Back in the present, people are disappearing. Where are they going?

In one episode, perhaps my favorite, Carol investigates a warehouse in her abandoned city, where she finds stored body parts of freeze-dried people. Is this what’s turned into the liquid that the hive mind drinks out of cartons, like milk, as in Soylent Green?

Much of the action, like in The Day After Tomorrow and all the Invasion clones, follows a few individuals seeking each other out, traversing destroyed cities on foot amid extinction-level disasters in record time. In Tomorrow, the Great Schlep takes the protagonists down the east coast of the US. In Pluribus, the trek is north from South America. Manousos, a man from Paraguay, ventures north to find Carol, even crossing the Darién Gap. 

The most talked-about scene, in the final episode, follows one of the virally-spared, a teenage girl in rural Peru, Kusimayu. As it starts, the teen lovingly cradles an adorable baby goat who stares up at her with devotion. Suddenly, she puts the animal down and walks slowly, in a trance, over to her blank-countenanced neighbors. They encircle her as she lies down, jerks a bit, then goes still. She awakens, much like the aforementioned Becky whose body was snatched by a seed pod, with a blank countenance. In the final scene, Kusimayu walks away, zombie-like, past the sad baby goat, a look of heartbreaking abandonment on its furry face. To anyone familiar with the Borg identity of Star Trek fame, she has clearly been assimilated into the hive mind, resistance now futile.

Of Eggs and Stem Cells

Remember episode 3’s frozen eggs? They’re apparently now needed as a source of  stem cells.

WHY? We aren’t told, other than providing a hook for a second season. Meanwhile, the biology makes no sense.

First, eggs are haploid – that means they have one set of chromosomes, one copy of each of the 23 types in a human cell. Stem cells are diploid – they have two copies of each chromosome. Doubling the genome of a haploid egg to make a stem cell would pair up recessive mutations, likely dooming development. Eggs won’t jumpstart development without a sperm. That’s meiosis. Biology 101.

Second, there are far easier ways to sample Carol’s stem cells, to supposedly save humanity, than scooping out her eggs in a frozen cave.

Why not simply collect the rare hematopoietic stem cells that we all have in our blood, emissaries from the bone marrow, and expand them in culture? But that won’t work, because the alien virus will not take part of a human’s body, although there are those weird warehouses full of legs and heads and powdered people. Reddit has some good threads on these points; I admit I couldn’t quite figure out the logic of the stem cells.

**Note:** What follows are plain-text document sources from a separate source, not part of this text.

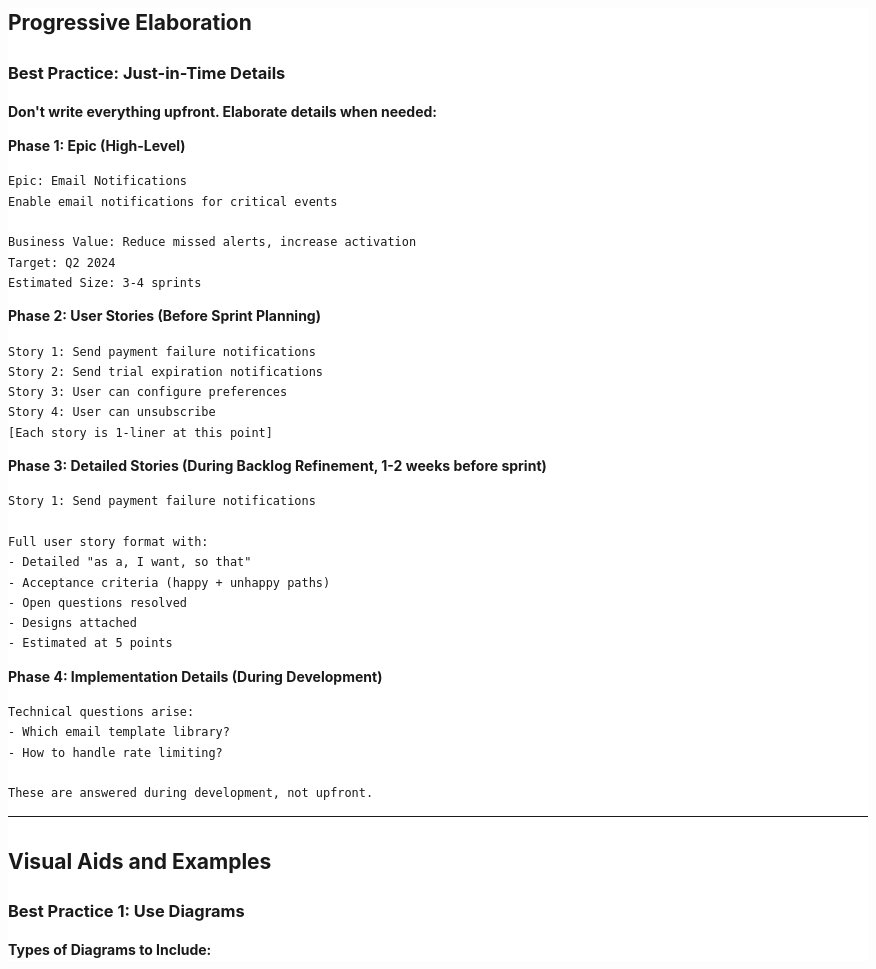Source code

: 
## Progressive Elaboration

### Best Practice: Just-in-Time Details

**Don't write everything upfront. Elaborate details when needed:**

**Phase 1: Epic (High-Level)**
```
Epic: Email Notifications
Enable email notifications for critical events

Business Value: Reduce missed alerts, increase activation
Target: Q2 2024
Estimated Size: 3-4 sprints
```

**Phase 2: User Stories (Before Sprint Planning)**
```
Story 1: Send payment failure notifications
Story 2: Send trial expiration notifications
Story 3: User can configure preferences
Story 4: User can unsubscribe
[Each story is 1-liner at this point]
```

**Phase 3: Detailed Stories (During Backlog Refinement, 1-2 weeks before sprint)**
```
Story 1: Send payment failure notifications

Full user story format with:
- Detailed "as a, I want, so that"
- Acceptance criteria (happy + unhappy paths)
- Open questions resolved
- Designs attached
- Estimated at 5 points
```

**Phase 4: Implementation Details (During Development)**
```
Technical questions arise:
- Which email template library?
- How to handle rate limiting?

These are answered during development, not upfront.
```

---

## Visual Aids and Examples

### Best Practice 1: Use Diagrams

**Types of Diagrams to Include:**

A third strategy? Make induced pluripotent stem (iPS) cells from any of Carol’s somatic (body) cells. Pluck a fibroblast from a bit of skin, culture it to expand the number of cells, and inject the four proteins (Oct4, Sox2, Klf4, and c-Myc) discovered in 2006 that can reprogram pretty much any specialized cell into iPS cells. Shina Yamanaka pioneered the technology in 2006, receiving the Nobel Prize in 2012.

The so-called Yamanaka factors could be sent into an egg, reprogramming it, but why bother? Skin is a lot easier to sample.

Yet another anti-egg argument is that these are the most naked of cells, in terms of epigenetic markers. These modifications to DNA “imprint” recent experiences through the language not of DNA base sequences, but of expression, or suppression, of the genes that DNA encodes.

Epigenetic markers are small molecules – acetyls, methyls, and phosphates – that attach to the histone proteins that DNA wraps around. The markers control which genes are expressed and which are silenced under specific circumstances.  Therefore, they reflect what’s going on in the environment during an organism’s lifetime – such as being infected by an RNA virus from outer space.

Isn’t an epigenetic signature more important to know, in the face of an invasion of an alien RNA virus, than the inherited DNA sequence? A skin fibroblast may be more telling than an egg, frozen or otherwise.

I eagerly await season 2. In the meantime, I hope the writers will consult a few scientists when brainstorming how to continue the saga. I’m available.